----- Vorgegebener Text

Die meisten heute im medizinischen Bereich eingesetzten Präparate sind allerdings chemisch verändert, um ihre Verträglichkeit und Wirksamkeit zu steigern oder um mehr Bakterienarten damit angreifen zu können. Ich verwende den Begriff hier noch umfassender, indem ich auch rein synthetische Produkte ohne natürliches Vorbild wie die Sulfonamide oder die Chinolone einbeziehe, also sämtliche direkt gegen Bakterien wirksamen Medikamente. (Sie alle zählen zu den antimikrobiellen Wirkstoffen, unter die auch etwa Desinfektions- und Konservierungsmittel fallen; siehe Kasten auf Seite 40.)
Entscheidend ist letztlich, daß all diese Substanzen dank Hemmung des Bakterienwachstums der Immunabwehr eines Wirtes ermöglichen, mit den verbliebenen Keimen fertig zu werden. Typischerweise gelangen sie ins Innere der Mikroben und unterbinden die Herstellung von Komponenten für neue Zellen. Tetracyclin etwa verhindert eine Proteinsynthese, indem es sich an die Ribosomen heftet, jene Organellen, mit deren Hilfe die Proteinbausteine zusammengefügt werden (Bild 7); Penicillin und Vancomycin wiederum beeinträchtigen die Synthese der bakteriellen Zellwand.
Resistenzgene unterbinden nun mittels ihrer Produkte ihrerseits eben solche medikamentösen Störungen. Manche der von ihnen codierten Proteine bauen Antibiotika enzymatisch ab oder inaktivieren sie (Bild 2 b und c). Andere veranlassen, daß jene Zielmoleküle verändert oder durch andere ersetzt werden, an die der Wirkstoff sich anzuheften pflegt. In wieder anderen Fällen werden Eintrittspforten für den Fremdstoff getilgt oder – was noch besser wirkt – Pumpen ausgebildet, die ihn sogleich wieder hinausbefördern (Bild
2 a und Bild 7 links).
Entstehung und Verbreitung von Resistenzen
Doch wie kommen Bakterien zu solchen Genen? Oft erben sie diese nur von Vorläuferzellen. Neue Resistenzen entstehen durch spontane oder von äußeren Einflüssen induzierte Mutationen, die bei ihnen ohnehin häufig auftreten; dadurch kann auch eine gewisse schon vorhandene Widerstandsfähigkeit stärker werden.
Hinzu kommt aber, daß die Mikroben häufig Resistenzgene aus ihrer Nachbarschaft erhalten (Bild 3). Das mag verblüffen, doch Austausch von Genmaterial ist in der Welt der Bakterien so gang und gäbe, daß man sie sich in ihrer Gesamtheit als einen einzigen riesigen Organismus denken kann, dessen Zellen untereinander mit Leichtigkeit Erbgut austauschen.

----------

Übungsaufgaben »
**a.** Beantworte die folgenden Fragen zum Text über Antibiotikaresistenzen.
(i) Welche rein synthetischen Produkte ohne natürliches Vorbild werden genannt?
(ii) Woran heftet sich Tetracyclin, um die Proteinsynthese zu verhindern?
(iii) Die Synthese welcher Struktur beeinträchtigen Penicillin und Vancomycin?
**b.** Erweitere den Text über Antibiotikaresistenzen um eine Fortsetzung, die an seinen letzten Satz anschließt.

----- Daten

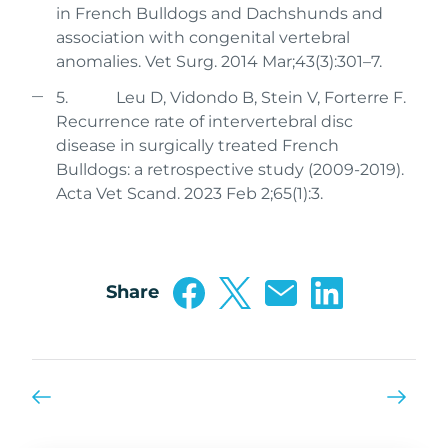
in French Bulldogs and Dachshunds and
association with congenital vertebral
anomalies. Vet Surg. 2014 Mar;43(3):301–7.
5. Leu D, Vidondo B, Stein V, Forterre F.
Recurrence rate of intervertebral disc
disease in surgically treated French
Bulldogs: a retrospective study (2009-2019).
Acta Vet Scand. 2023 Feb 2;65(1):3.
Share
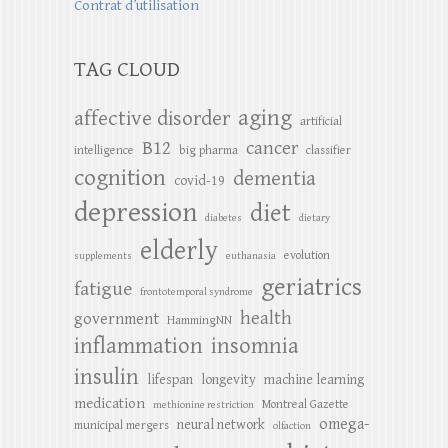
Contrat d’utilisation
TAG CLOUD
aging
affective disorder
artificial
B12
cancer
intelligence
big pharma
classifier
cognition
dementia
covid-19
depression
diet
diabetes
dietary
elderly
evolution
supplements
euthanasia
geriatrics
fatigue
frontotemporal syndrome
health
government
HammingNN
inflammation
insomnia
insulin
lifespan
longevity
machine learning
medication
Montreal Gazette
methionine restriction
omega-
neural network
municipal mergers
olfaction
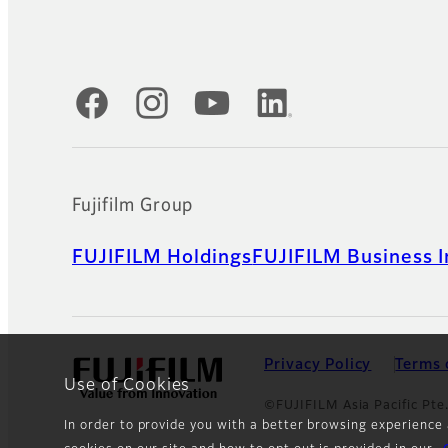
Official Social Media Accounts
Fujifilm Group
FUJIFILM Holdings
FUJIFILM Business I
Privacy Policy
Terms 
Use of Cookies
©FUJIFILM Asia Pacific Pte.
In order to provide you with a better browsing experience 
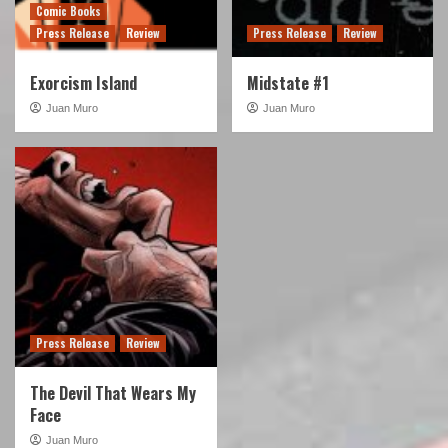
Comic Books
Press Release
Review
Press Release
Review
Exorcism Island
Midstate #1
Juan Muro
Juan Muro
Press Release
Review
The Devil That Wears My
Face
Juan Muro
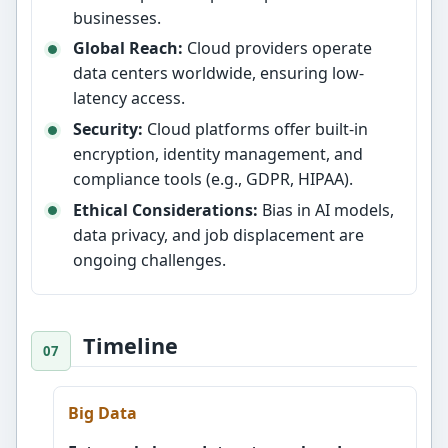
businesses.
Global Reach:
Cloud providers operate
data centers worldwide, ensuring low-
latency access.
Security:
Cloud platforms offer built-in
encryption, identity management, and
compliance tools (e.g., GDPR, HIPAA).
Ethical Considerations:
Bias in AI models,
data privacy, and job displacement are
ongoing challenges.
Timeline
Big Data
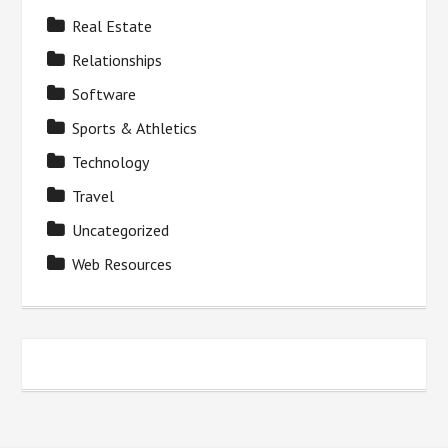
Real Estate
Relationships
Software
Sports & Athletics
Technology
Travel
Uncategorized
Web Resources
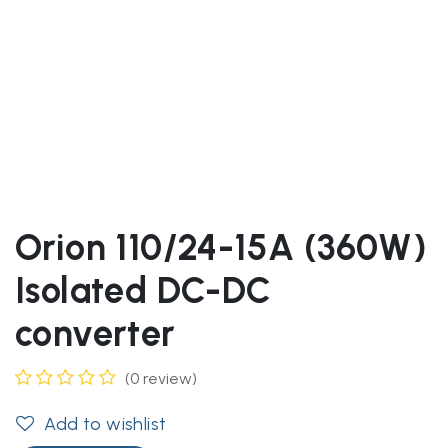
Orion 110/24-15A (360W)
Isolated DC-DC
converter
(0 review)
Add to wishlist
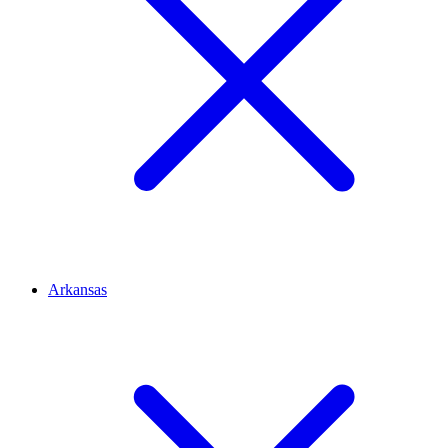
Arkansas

----------

Lösungen je Aufgabe »
**a.**
(i) Die Sulfonamide und die Chinolone.
(ii) An die Ribosomen.
(iii) Die Synthese der bakteriellen Zellwand.

**b.**
Für die Übertragung von Resistenzen haben sich bei den Bakterien mehrere Möglichkeiten entwickelt (siehe auch Spektrum der Wissenschaft, März 1998, Seite 50). Gewöhnlich befinden sich entsprechende Gene auf Plasmiden, kleinen Ringen zusätzlichen Erbmaterials aus doppelsträngiger DNA für Gene, die unter verschiedenen widrigen Verhältnissen zum Überleben nützlich sein können. Doch können solche Merkmale auch auf dem bakteriellen Chromosom liegen, einem viel größeren DNA-Ring mit den Genen, die etwa für normale Stoffwechselprozesse und zur Fortpflanzung benötigt werden. Vielfach wird einfach ein Plasmid als Spende von einer Zelle zur anderen weitergegeben (Bild 3 a). In anderen Fällen übertragen auch Viren solch ein Gen, die hin und wieder versehentlich von einer Wirtszelle Erbsubstanz übernehmen und später einer anderen injizieren (Bild 3 b). Gelegentlich kommt es zudem vor, daß Bakterien sich freigewordenes Erbmaterial von toten, zerfallenden Mikroben einverleiben (Bild 3 c).
Beim zweiten und dritten Mechanismus muß das aufgenommene Gen, um fortzubestehen und zu wirken, fest in ein Plasmid oder das bakterielle Chromosom integriert werden. Dies geschieht tatsächlich häufig, weil Resistenzgene oft in Transposons eingebaut sind: kleine DNA-Einheiten, die dazu neigen, auf andere Erbmoleküle zu springen, und sich dort leicht einfügen. Überdies spielen im Falle der Antibiotikaresistenz spezialisierte Transposons mit, die neue Gene geradezu gierig einzufangen scheinen und dann beim Wechsel auf ein anderes Plasmid mit sich tragen. Diese Elemente, die in vielen Bakterien vorkommen, wurden sehr passend Integrons genannt. Wenn eines schon mehrere Resistenzgene aufgeschnappt hat, ist es für ein Bakterium eine vielseitige Abwehrwaffe.
Nun besaßen viele Bakterien schon vor der Ära der Antibiotika Resistenzgene. Den Grund dafür kennt man nicht genau. Doch ist eine Evolutionskette vorstellbar, in der infolge einer rein zufälligen Mutation Individuen irgendeiner Art einen neuen Stoff bildeten und abgaben, der sich als giftig erwies. Nachdem Konkurrenten daran zugrunde gingen, hatten die Produzenten einen Vorteil, sofern sie sich selbst gegen die Substanz zu schützen vermochten, also wiederum zufällig über entsprechende Gene verfügten. Später gelangten, so die Vorstellung, diese Erbanlagen in andere Arten – unter anderem in pathogene Erreger.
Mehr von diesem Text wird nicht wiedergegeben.